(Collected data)
= = =

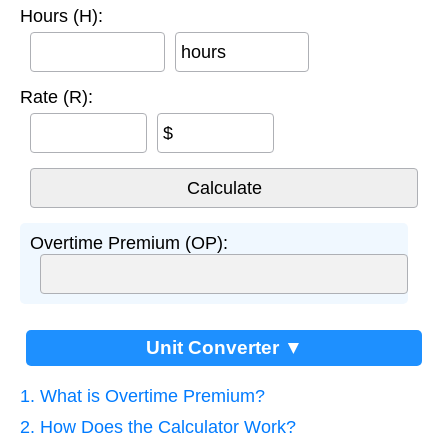
Hours (H):
hours
Rate (R):
$
Overtime Premium (OP):
Unit Converter ▼
1. What is Overtime Premium?
2. How Does the Calculator Work?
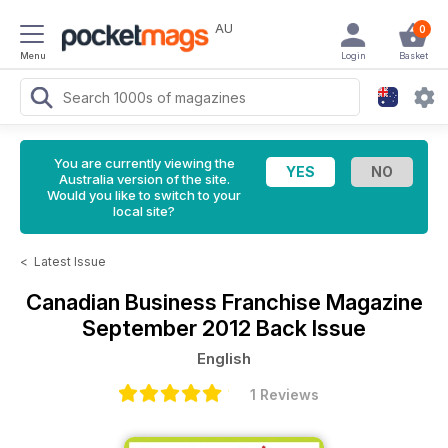
AU
0
Menu
Login
Basket
You are currently viewing the
Australia version of the site.
Would you like to switch to your
local site?
<
Latest Issue
Canadian Business Franchise Magazine
September 2012 Back Issue
English
1 Reviews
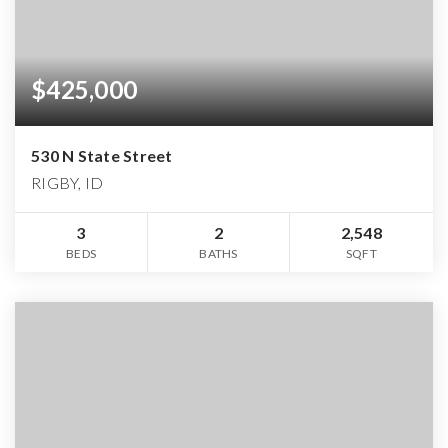
$425,000
530 N State Street
RIGBY, ID
3
2
2,548
BEDS
BATHS
SQFT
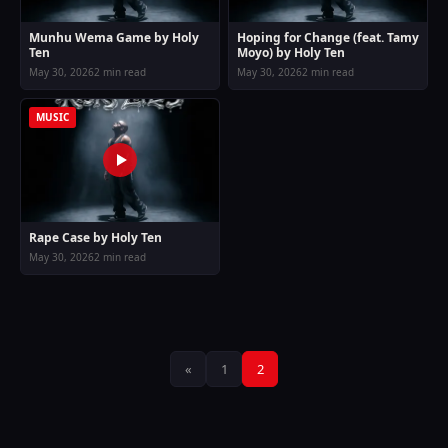
Munhu Wema Game by Holy
Hoping for Change (feat. Tamy
Ten
Moyo) by Holy Ten
May 30, 2026
2 min read
May 30, 2026
2 min read
MUSIC
Rape Case by Holy Ten
May 30, 2026
2 min read
Posts
«
1
2
pagination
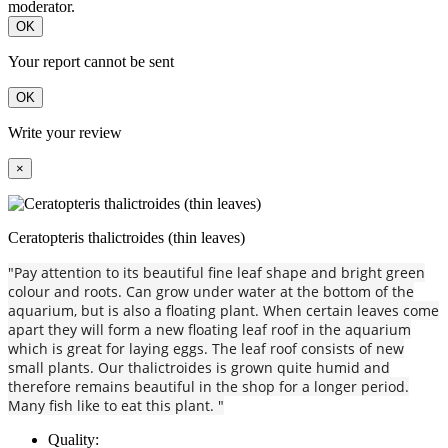
moderator.
OK
Your report cannot be sent
OK
Write your review
×
Ceratopteris thalictroides (thin leaves)
"Pay attention to its beautiful fine leaf shape and bright green
colour and roots. Can grow under water at the bottom of the
aquarium, but is also a floating plant. When certain leaves come
apart they will form a new floating leaf roof in the aquarium
which is great for laying eggs. The leaf roof consists of new
small plants. Our thalictroides is grown quite humid and
therefore remains beautiful in the shop for a longer period.
Many fish like to eat this plant. "
Quality:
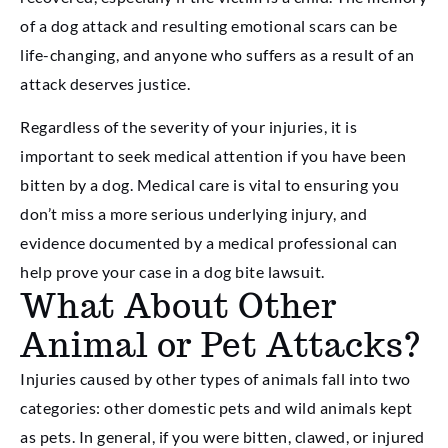
of a dog attack and resulting emotional scars can be
life-changing, and anyone who suffers as a result of an
attack deserves justice.
Regardless of the severity of your injuries, it is
important to seek medical attention if you have been
bitten by a dog. Medical care is vital to ensuring you
don’t miss a more serious underlying injury, and
evidence documented by a medical professional can
help prove your case in a dog bite lawsuit.
What About Other
Animal or Pet Attacks?
Injuries caused by other types of animals fall into two
categories: other domestic pets and wild animals kept
as pets. In general, if you were bitten, clawed, or injured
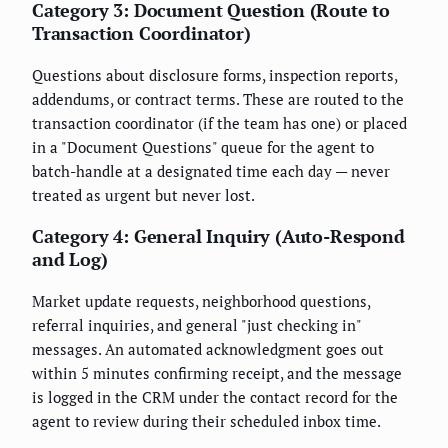
Category 3: Document Question (Route to
Transaction Coordinator)
Questions about disclosure forms, inspection reports,
addendums, or contract terms. These are routed to the
transaction coordinator (if the team has one) or placed
in a "Document Questions" queue for the agent to
batch-handle at a designated time each day — never
treated as urgent but never lost.
Category 4: General Inquiry (Auto-Respond
and Log)
Market update requests, neighborhood questions,
referral inquiries, and general "just checking in"
messages. An automated acknowledgment goes out
within 5 minutes confirming receipt, and the message
is logged in the CRM under the contact record for the
agent to review during their scheduled inbox time.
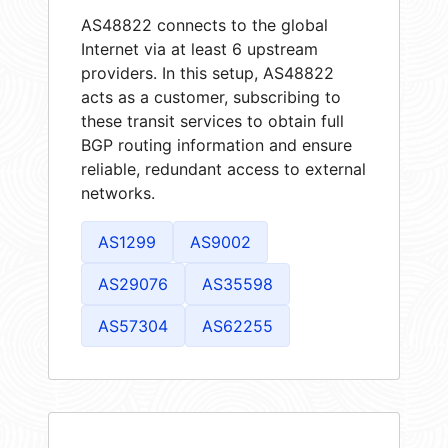
AS48822 connects to the global
Internet via at least 6 upstream
providers. In this setup, AS48822
acts as a customer, subscribing to
these transit services to obtain full
BGP routing information and ensure
reliable, redundant access to external
networks.
AS1299
AS9002
AS29076
AS35598
AS57304
AS62255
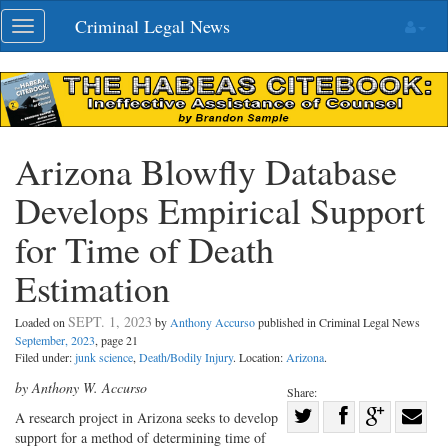
Skip
Criminal Legal News
Toggle
navigation
navigation
Arizona Blowfly Database
Develops Empirical Support
for Time of Death
Estimation
SEPT. 1, 2023
Loaded on
by
Anthony Accurso
published in Criminal Legal News
September, 2023
, page 21
Filed under:
junk science
,
Death/Bodily Injury
. Location:
Arizona
.
by Anthony W. Accurso
Share:
Share
A research project in Arizona seeks to develop
support for a method of determining time of
Share
on
Share
Shar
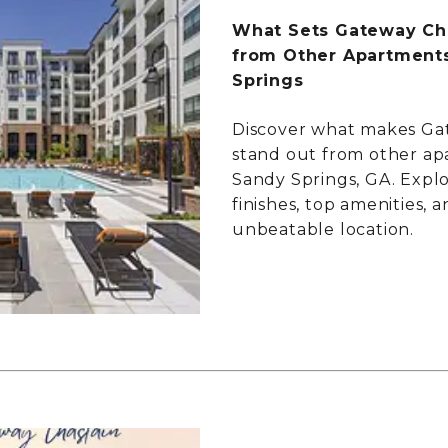
What Sets Gateway Cha
from Other Apartments
Springs
Discover what makes Ga
stand out from other ap
Sandy Springs, GA. Expl
finishes, top amenities, 
unbeatable location.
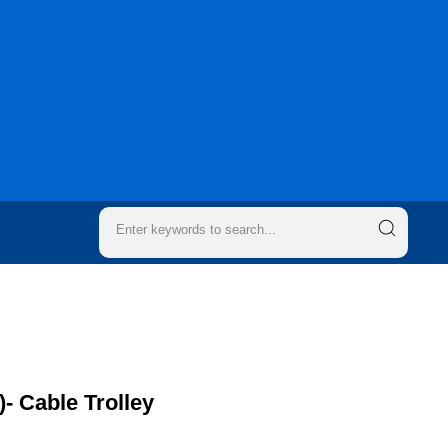
)- Cable Trolley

= = =

(Work order)
Where a line above holds the string "site", show that line.

(Your response)
Australia version of the site.
local site?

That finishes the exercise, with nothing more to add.